_What to produce_: Any picture in the entries is to be skipped, while everything else is transcribed word for word.

───── Extracted material

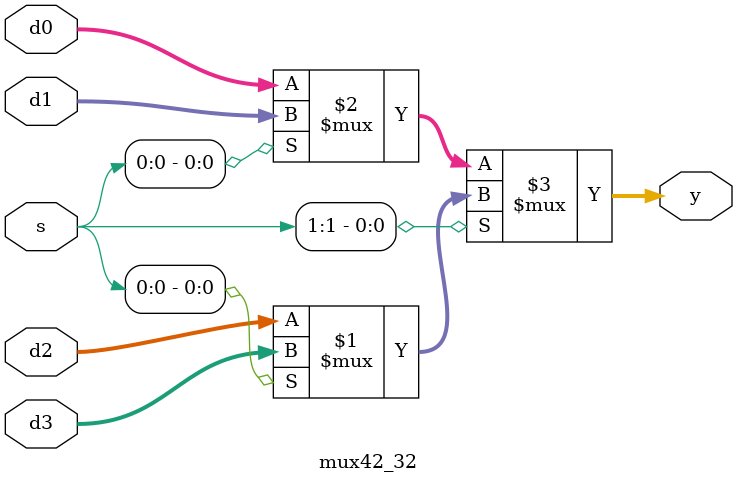
<source format=v>
module mux42_32 #(parameter WIDTH = 32)
(input [WIDTH-1:0] d0, d1,d2,d3,
input [1:0]s,
output [WIDTH-1:0] y);
assign y = s[1] ? (s[0] ? d3 : d2) : (s[0] ? d1 : d0);
endmodule
</source>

──────────

_Exercise response_:
<source format=v>
module mux42_32 #(parameter WIDTH = 32)
(input [WIDTH-1:0] d0, d1,d2,d3,
input [1:0]s,
output [WIDTH-1:0] y);
assign y = s[1] ? (s[0] ? d3 : d2) : (s[0] ? d1 : d0);
endmodule
</source>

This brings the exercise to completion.